Эдуард Осборн, крепкий мужчина, с энергичным лицом своей англосаксонской расы, и русский, Валентин Стожаров, были товарищами по Парижскому университету. Теперь Стожаров был врач-практик; Осборн, недавно приехавший в Иерусалим, состоял восточным корреспондентом Лондонской газеты.

— Да, — произнес Валентин, — жалкую историческую роль разыграл рационализм, отказавшийся видеть самую существенную сторону жизни. Но теперь об этом не стоит уже говорить. Мы ясно вступили в последнюю эпоху мира, и наш вопрос состоит только в том, чтобы удержать за Христом всех, кто еще способен к этому. Я потому и забросил былые помышления о профессуре, о науке. Уже не стоит этим заниматься… Но, — продолжал он, понижая голос, — Я еще не объяснил тебе, почему пригласил тебя на этот богохульный праздник.
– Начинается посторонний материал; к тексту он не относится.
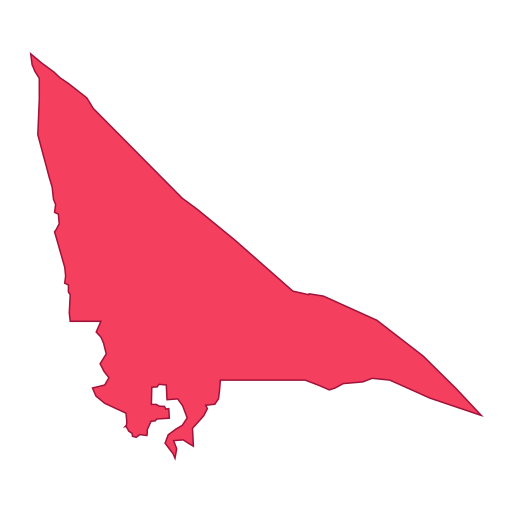 the district of Bayramaly, Mary, Turkmenistan
{"feature_id": "10190150B73073283057167", "entity_name": "Bayramaly", "entity_type": "district", "adm_level": 2, "iso_a3": "TKM", "parent_name": "Turkmenistan", "parent_adm1": "Mary", "projection": "robinson", "projection_center": [62.199, 38.282], "detail": "fine", "context": "isolated", "style": "filled", "palette": "rose", "viewbox_px": 512, "rotation_deg": 0, "n_neighbors": 0, "source": "geoboundaries", "source_scale": "gbopen_adm2", "svg_char_len": 2165}
<svg xmlns="http://www.w3.org/2000/svg" viewBox="0 0 512 512"><path d="M125.6,426.5L125.9,426.5L126.2,426.5L128.5,430.6L128.7,431.1L132.2,433.5L132.4,435.7L132.5,436.3L136.2,437.3L139.8,434.6L146.9,435.5L146.9,435.4L147.2,433.8L147.2,433.7L147.3,429.6L151.1,421.2L152.6,421.1L155.2,420.9L155.4,420.6L156.8,419.0L169.3,418.2L169.2,415.7L168.8,408.8L168.7,408.6L165.9,409.1L164.9,407.3L164.4,406.4L159.4,406.2L156.3,404.4L151.4,404.4L151.8,387.2L157.1,386.9L159.0,384.3L166.3,385.0L167.0,399.7L177.7,398.9L182.7,405.9L187.2,417.9L182.3,425.3L176.9,428.5L176.2,428.9L168.2,434.8L165.1,443.2L173.1,453.8L175.0,458.2L176.7,448.8L173.6,440.6L183.2,439.9L188.8,443.5L193.4,446.2L192.5,428.3L199.0,421.1L203.7,415.8L207.4,408.6L205.7,405.3L214.8,404.2L218.5,398.8L219.5,390.8L220.4,380.1L235.7,380.1L259.0,380.1L283.2,380.1L305.1,380.1L319.0,385.4L329.3,389.9L334.9,388.1L343.2,383.6L362.8,381.9L372.1,378.3L376.9,378.8L389.7,380.1L399.2,384.3L429.6,398.0L479.9,415.0L481.3,415.4L480.3,414.4L456.1,388.6L432.2,365.0L432.0,364.8L423.2,356.1L399.4,337.7L390.6,330.9L376.8,320.2L371.6,317.9L339.1,303.2L323.4,296.1L309.1,293.8L308.6,294.7L292.8,291.1L243.5,247.7L235.0,240.2L197.5,209.5L182.2,198.2L93.3,108.5L86.8,97.9L68.6,83.6L60.0,77.8L54.0,72.1L41.5,62.9L30.7,53.8L30.8,54.5L32.1,64.7L34.0,69.1L35.0,71.5L36.9,74.5L39.3,78.4L39.3,98.9L37.8,134.6L43.5,156.0L46.8,168.1L49.2,177.3L52.1,186.9L52.8,193.1L53.5,199.3L55.4,204.0L55.6,204.4L54.6,212.4L56.8,213.4L58.3,214.1L58.4,214.6L59.2,223.8L56.4,229.2L54.6,231.8L54.7,232.4L54.8,232.7L57.4,241.6L64.7,267.2L64.9,268.7L65.6,276.1L65.5,276.7L65.5,277.0L64.7,283.2L66.7,284.1L68.4,284.9L68.4,292.0L70.2,294.7L70.2,295.1L69.3,312.2L69.3,313.3L69.4,314.0L70.2,321.3L76.7,321.3L100.9,321.3L100.4,322.5L96.2,332.0L100.0,336.1L100.9,337.1L101.6,338.6L102.4,340.4L103.6,343.3L104.2,345.7L105.6,351.4L106.3,353.8L106.2,354.0L102.8,359.4L100.6,363.0L100.1,363.7L103.9,371.2L104.5,372.0L108.9,377.7L108.9,377.8L104.7,385.0L92.5,388.0L95.9,396.0L96.0,396.1L98.9,398.5L104.7,403.3L126.0,413.2L126.6,419.6L126.8,422.0L126.6,423.9L126.4,425.4L125.7,426.0L125.1,426.6L125.6,426.5Z" fill="#f43f5e" stroke="#9f1239" stroke-width="1.5"/></svg>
Там тебя ожидает нечто совсем необыкновенное… Помнишь, ты когда-то считал Апокалипсис старческим бредом? Но сегодня ты воочию увидишь двух пророков Апокалипсисаса, Эноха и Илью христианского верования.[8]

— Неужто ты говоришь о знаменитых бродячих проповедниках?

— Именно. Эти проповедники, уже встревожившие Антиоха, пришли в столицу… А они подлинные, Энох и Илья. Мне это сказал сам старец Иоанн. Ты уже слыхал о нем?

— Нет.

— Ну, ты знаешь старинное предание о бессмертии апостола Иоанна, друга Христова. Наш христианский народ убежден, что старец Иоанн никто иной, как он. Сам он ничего о себе не говорит. Но я верю народной молве, и когда ты с ним повидаешься — поверишь и ты. Это глубокий седовласый старик, величественного апостольского вида, полный жизни и непередаваемого спокойного вдохновения. Он любит рассказывать о Спасителе… Но дело не в том. Иоанн, Энох и Илья явятся на нечестивое празднество и, надо думать, порядочно испортят торжество Люцифера и нашего Великого Устроителя.

Он внезапно смолк, увидав белые плащи двух тамплиеров, подозрительно подходивших к ним. Тамплиеры составляли тогда гвардию Великого Устроителя и самую назойливую часть его полиции.

— Вы что же, граждане, так невеселы, — обратился к ним старший тамплиер. — Или во всем городе вы одни не радуетесь новой благодетельной эре, открытой дивным устроителем?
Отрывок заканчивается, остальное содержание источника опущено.